225th Anniversary of First U.S. Patent

225th Anniversary of First U.S. Patent

225 years ago last Friday the first U.S. patent was issued to Samuel Hopkins for an improved process for creating potash, America’s first industrial chemical compound.

America’s Founding Fathers recognized Intellectual property as a fundamental right, so much so they enshrined it into our Constitution. The systems for issuing patents have changed over the years, but Congress retains the authority to regulate and change matters of patent law.
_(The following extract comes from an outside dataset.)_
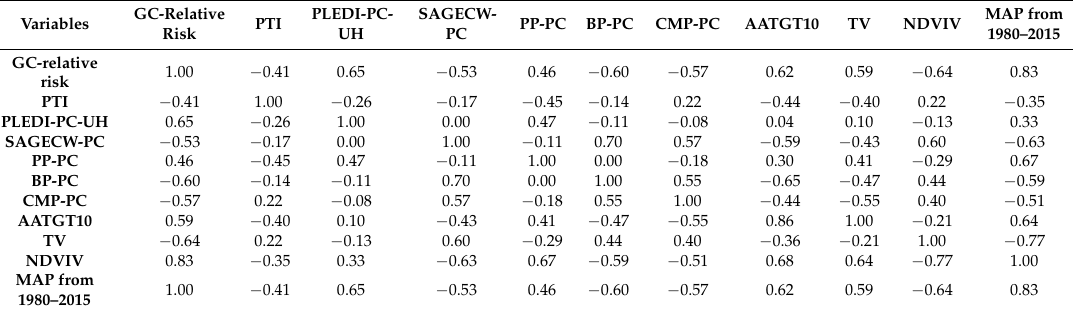
Table 1. The Pearson correlation coefficients between each pair of the GC relative risk and the 10 significantly associated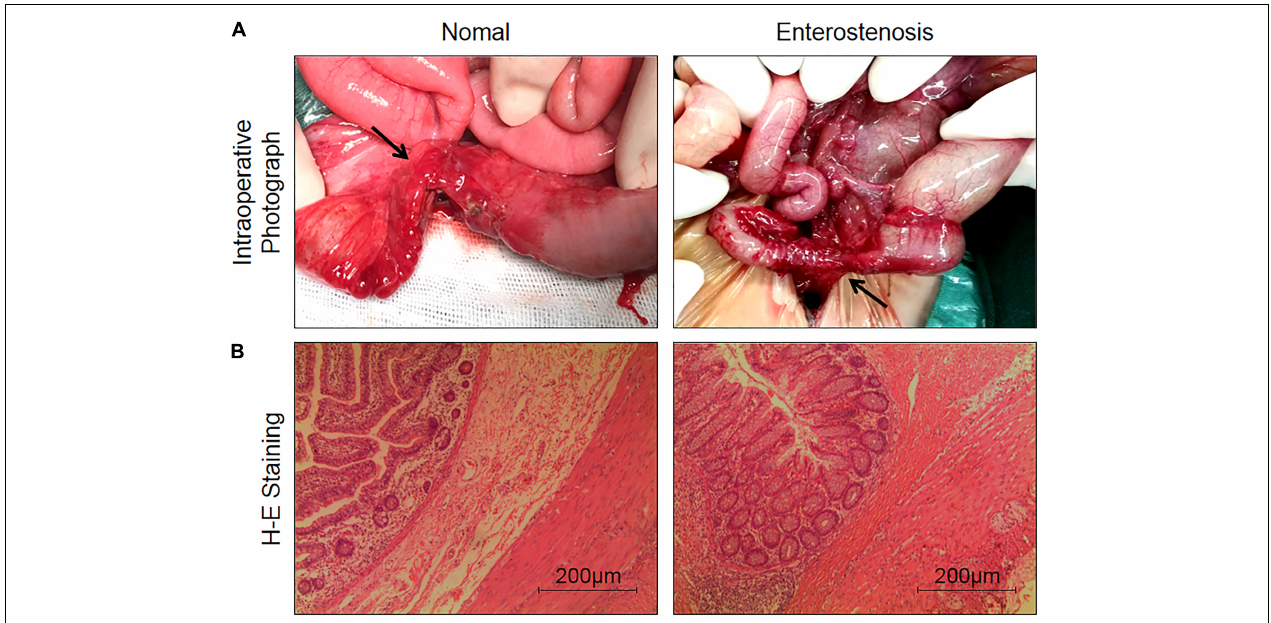
FIGURE 1 | The characteristics of pathological changes in post-necrotizing enterocolitis stricture. (A) Intraoperative photograph of post-necrotizing enterocolitis stricture tissue (the black arrow indicates the intestinal stenosis). (B) Comparison of H and E staining pictures of intestinal normal tissue and post-necrotizing enterocolitis stricture tissue (5 × 10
Unfortunately, not all changes to patent law have been for the better. For example, in 2011, Congress enacted the America Invents Act which created a system within the United States Patent and Trademark Office called Inter Partes Review (IPR). Regrettably, this new system has been very harmful for industries that depend on patents to raise capital, because the IPR process is fundamentally skewed against patents and patent owners. In fact, it uses a different, lower standard which makes it easier to overturn legitimate patents – leaving us with two very different paths, with different standards. This means a company can defend its patent in court and win – only to be tied-up again with an IPR challenge – in a patent “double-jeopardy.”

Clearly, when Congress created the IPR process, they never intended for it to be a vehicle for killing off valid patents that would otherwise be upheld in district court, but this is exactly what has happened. And now, although proposed patent reform bills are moving through the House and Senate, they fail to sufficiently address the problems with IPR ultimately leading to an attack on medical innovation.

If we fail to correct the IPR system, the ability of this nation’s innovative biopharma industry to continue developing and delivering new cures and treatments for debilitating diseases will be seriously jeopardized. We urge the Senate and House to do patent reform, but to do it right: fix the IPR process to give people around the world a reason to keep hoping for the next big medical breakthrough.

There is a shared spirit of innovation that stretches from Samuel Hopkins to the latest patent recipient. Congress was trusted to protect this fundamental right, let’s hope they honor their duty to innovation and the citizens in our nation.